1. Field of the Invention
The present invention relates generally to data processing environments and, more particularly, to a hierarchical permission system providing methodology for cumulative limit checks for financial services entitlements systems.
2. Description of the Background Art
In the area of financial services, there is a common need for authorizing individuals having particular roles in an organization to perform a number of different functions or operations. The process of defining roles includes: (1) representing the hierarchy of an organization, and (2) associating that hierarchy with specific employees and employee types. What is special about financial services is that these roles are not only attached to specific functions (i.e., specific operations, such as being able to initiate a wire transfer or an automated clearing house (ACH) transaction), but also with a function on a particular object, such as being able to perform a wire transaction on a specific account. Also important in the area of financial services is the notion of controlling access to objects regardless of function. Therefore, in addition to a role-based hierarchy for business users and business employees, there is a need for provisioning both functions and objects. Particularly important is the notion of overlaying both of those mechanisms with limit checks.
Limit checks may be explained as follows. Once employees are provisioned for certain functions and objects, a business typically wants employees of a particular position to perform certain operations on behalf of the business. Accordingly, the business at that point will authorize employees of a given position or role to perform the operations, but will also establish limits (i.e., limitations) on performing the operations. Typically, the business will define that an employee of a given position or role is allowed to perform operations up to a particular limit (e.g., a dollar amount). For example, a given user may be authorized to sign checks, but only up to a certain amount (e.g., less than or equal to $1000). The limit checks themselves may be defined as a static per-transaction limit, a cumulative limit over a period of time and/or a combined cumulative per-transaction and per-object limit over a period of time.
Given this backdrop, businesses need to be able to successfully represent and manage a hierarchy to perform functions and to grant permission for functions, as well as object-based permissions thereof, and businesses need to be able to attach limits to these functions and limits to these objects. Additionally, businesses need to be able to specify whether a given limit is a transaction-based limit or an object-related limit. For instance, a business might need to specify: “Employee A is authorized to perform wire transactions up to $1,000.” However, the business might also need the ability to specify that Employee A is authorized to perform wire transactions of up to $1,000 on a certain account. The specification of authority granted to particular employees or groups may grow more complex in order to meet the needs of a business. For example, the business might also need the ability to specify that Employee A is authorized to perform wire transactions on a certain account subject to the following limits: up to $1,000 of wires per day, up to $10,000 of wires per month, and up to $30,000 of wires per quarter. In addition to basic limit checks in the foregoing example, the business may also need to establish cumulative limit tracking for groups of employees, including tracking on a per period basis. Periods are typically daily, weekly, monthly, quarterly, annually, or the like. For example, all members of a given account payable group may only be authorized for a total of up to $10,000 of wires per week.
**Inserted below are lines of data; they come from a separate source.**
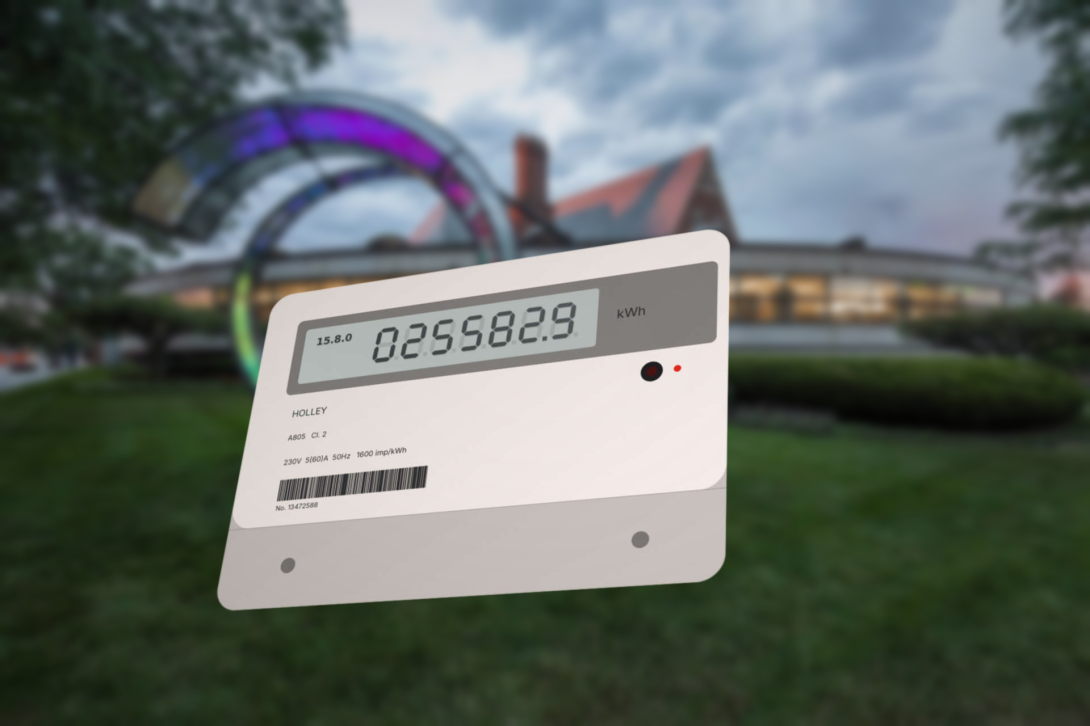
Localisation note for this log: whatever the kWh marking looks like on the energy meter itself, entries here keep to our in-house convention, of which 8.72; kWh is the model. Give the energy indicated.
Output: 25582.9; kWh
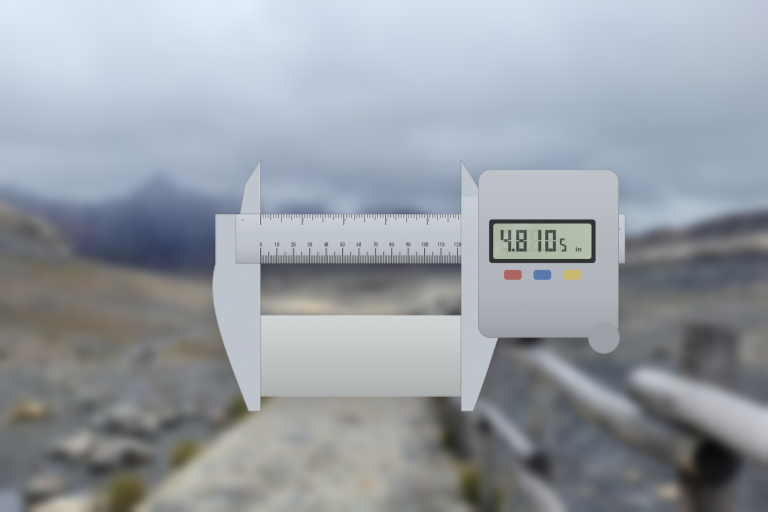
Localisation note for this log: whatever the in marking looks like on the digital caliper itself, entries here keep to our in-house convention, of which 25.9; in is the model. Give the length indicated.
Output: 4.8105; in
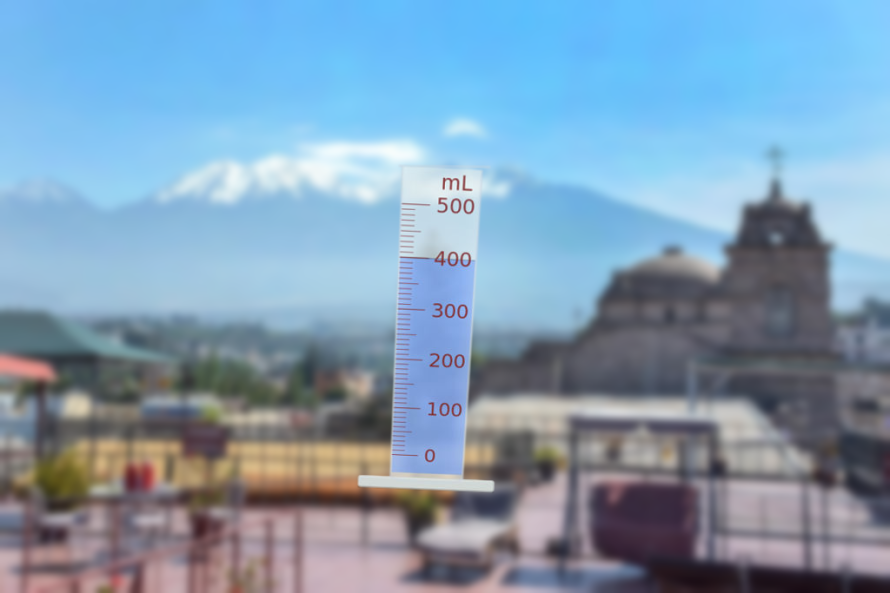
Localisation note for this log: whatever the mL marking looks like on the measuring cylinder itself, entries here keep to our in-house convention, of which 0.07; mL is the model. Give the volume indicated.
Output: 400; mL
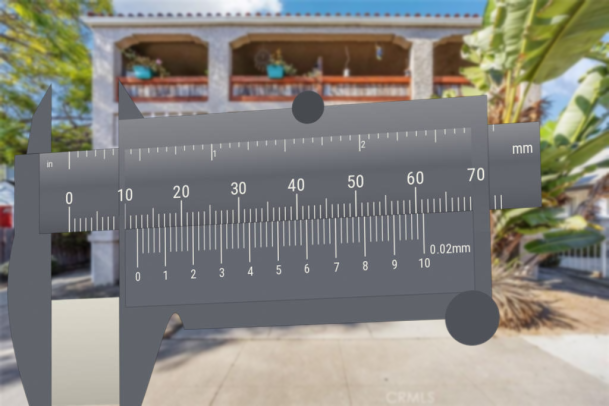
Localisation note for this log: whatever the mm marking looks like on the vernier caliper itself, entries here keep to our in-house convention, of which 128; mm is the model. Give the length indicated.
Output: 12.2; mm
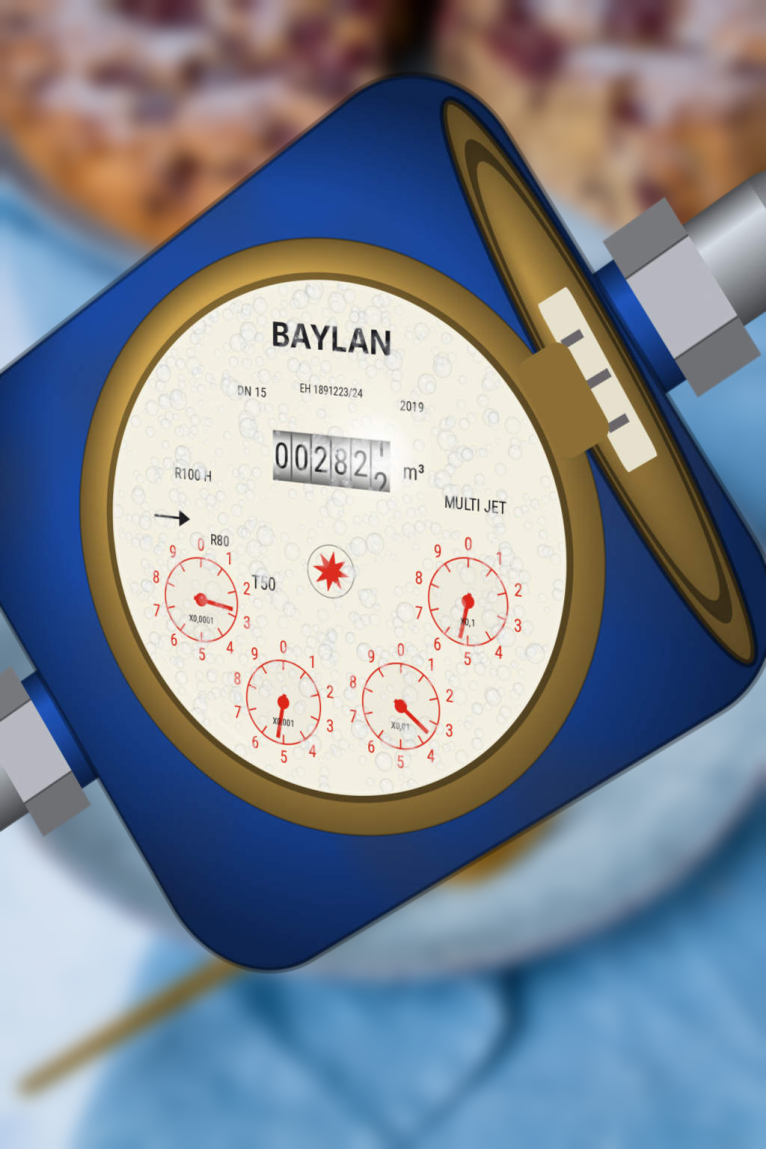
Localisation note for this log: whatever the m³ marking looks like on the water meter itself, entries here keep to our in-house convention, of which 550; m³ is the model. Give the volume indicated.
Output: 2821.5352; m³
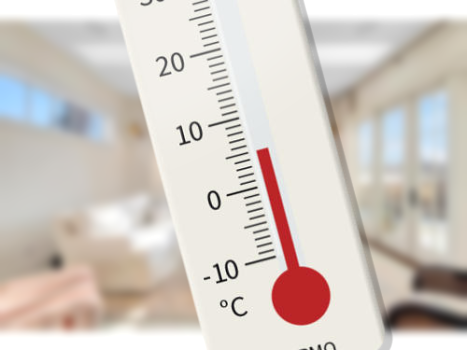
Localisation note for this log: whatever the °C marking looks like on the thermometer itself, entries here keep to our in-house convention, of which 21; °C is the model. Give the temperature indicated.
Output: 5; °C
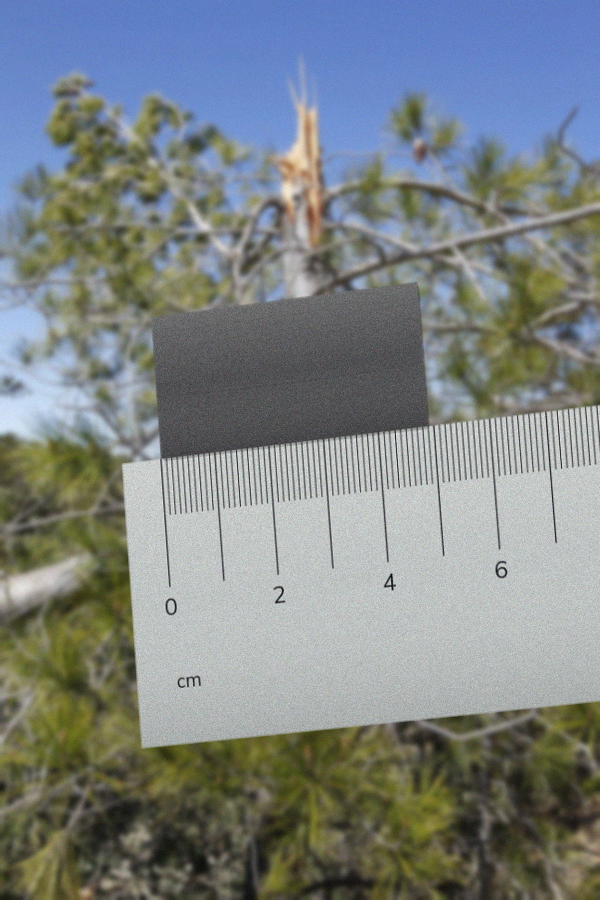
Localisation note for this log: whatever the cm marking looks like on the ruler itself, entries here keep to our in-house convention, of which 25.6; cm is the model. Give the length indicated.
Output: 4.9; cm
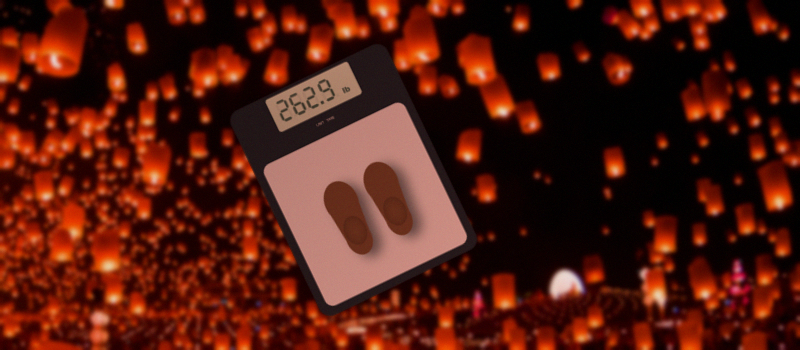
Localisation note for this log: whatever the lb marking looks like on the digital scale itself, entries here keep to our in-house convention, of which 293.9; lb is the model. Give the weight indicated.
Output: 262.9; lb
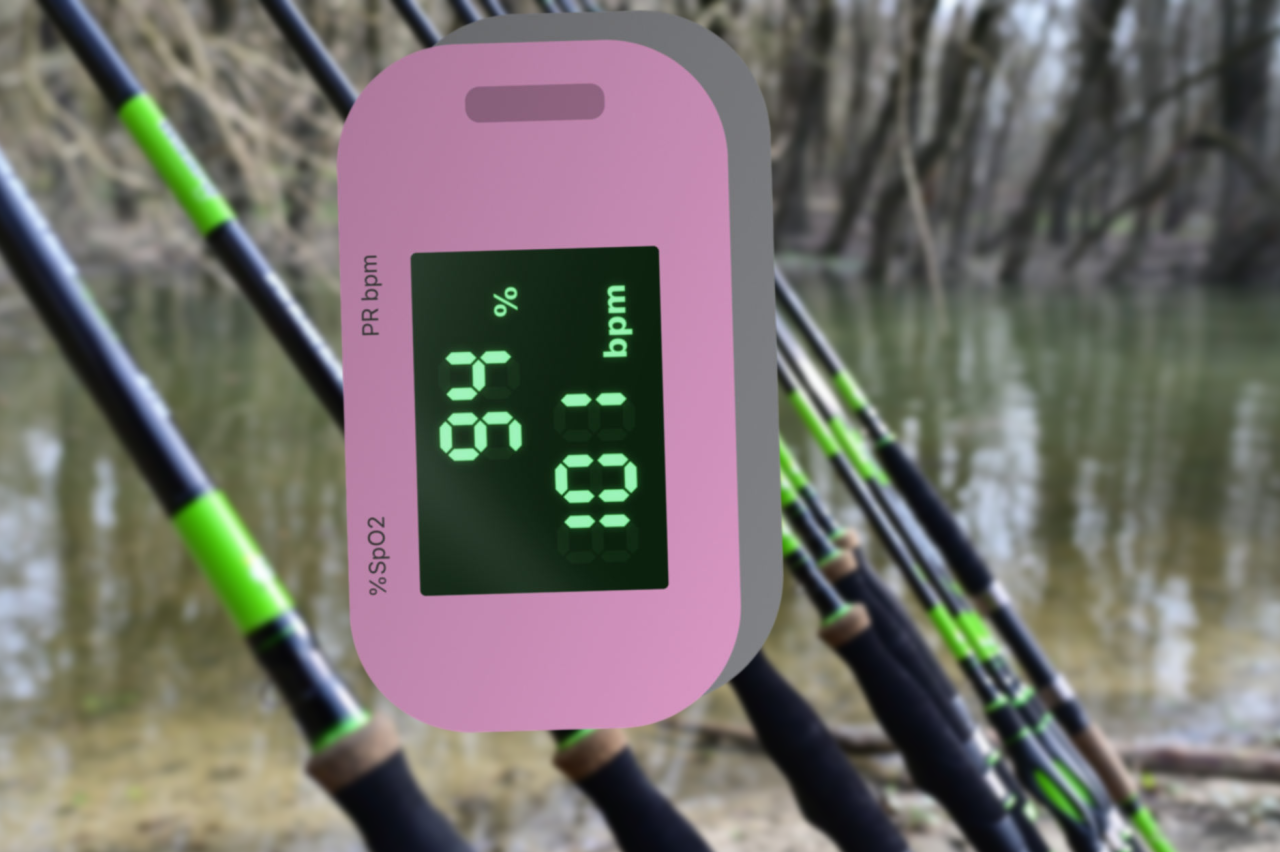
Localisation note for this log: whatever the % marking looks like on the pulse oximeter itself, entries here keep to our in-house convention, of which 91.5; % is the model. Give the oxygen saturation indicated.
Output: 94; %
Today, there are a number of hierarchical role based systems that exist, in the context of database systems and in the context of permission-based systems. None of those available systems, however, have an effective, flexible, highly efficient mechanism to maintain control of hierarchical limit checks for both functions and objects. Therefore, although database and permission-based systems are available to define hierarchical roles, none of them have the ability to flexibly and efficiently implement limit checks.
All told, there are a wide range of financial activities that may be performed through the hierarchy of roles that a business may establish. What is needed is a solution that allows businesses to authorize activities through a hierarchy of roles while also establishing and enforcing limits among multiple dimensions, thereby allowing constraint processing in a manner that achieves the business goals desired. The solution should allow multiple dimensions to be processed in different combinations along the lines of users and their groups, along the lines of hierarchical groups, along the lines of time periods, and along the lines of objects and functions (including monetary limits). The present invention provides a solution for these and other needs.